Background: Sickle cell anaemia (SCA) is a hereditary disorder associated with high morbidity and mortality. The objective of this study is to determine the haematological parameters among patients with SCA and to compare it with those of haemoglobin AA individuals. Methods: Cross-sectional study was conducted among known SCA patients and Haemoglobin AA individuals recruited from among blood donors, medical students and staff. About 2mls of blood collected from each participant for haemoglobin electrophoresis and full blood count analysis using haematology autoanalyzer. Ethical approval was gotten from the institution and informed consent was gotten from the participants. Data was analysed using SPSS software, version 20. Results: One hundred and eighty six participants were recruited, made up of 84 persons with sickle cell anaemia and 102 haemoglobin AA control. Sickle cell anaemia patients had a mean haematocrit of 22.9% which is significantly lower than the haematocrit of 38.4% (P= 0.000) in haemoglobin AA control.

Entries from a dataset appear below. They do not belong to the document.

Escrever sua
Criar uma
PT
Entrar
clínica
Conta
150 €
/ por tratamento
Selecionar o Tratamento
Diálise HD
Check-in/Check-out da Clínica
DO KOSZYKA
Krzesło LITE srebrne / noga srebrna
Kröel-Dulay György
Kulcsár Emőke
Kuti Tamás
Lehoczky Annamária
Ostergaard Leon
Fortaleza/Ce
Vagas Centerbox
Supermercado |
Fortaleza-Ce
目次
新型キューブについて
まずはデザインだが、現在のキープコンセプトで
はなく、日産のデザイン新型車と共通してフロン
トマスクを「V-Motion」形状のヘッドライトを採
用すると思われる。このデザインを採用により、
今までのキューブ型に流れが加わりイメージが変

Likewise SCA patients had a mean haemoglobin concentration of 7.3g/dl which is significantly lower than haemoglobin concentration of 12.5g/dl (P= 0.000) in Haemoglobin AA control.  Conclusion: Individuals with sickle cell anaemia have higher values for white blood cell and platelet count as well as red cell distribution width, mean cell haemoglobin concentration but lower values for haemoglobin concentration, red cell count and packed cell volume  compared to haemoglobin AA individuals.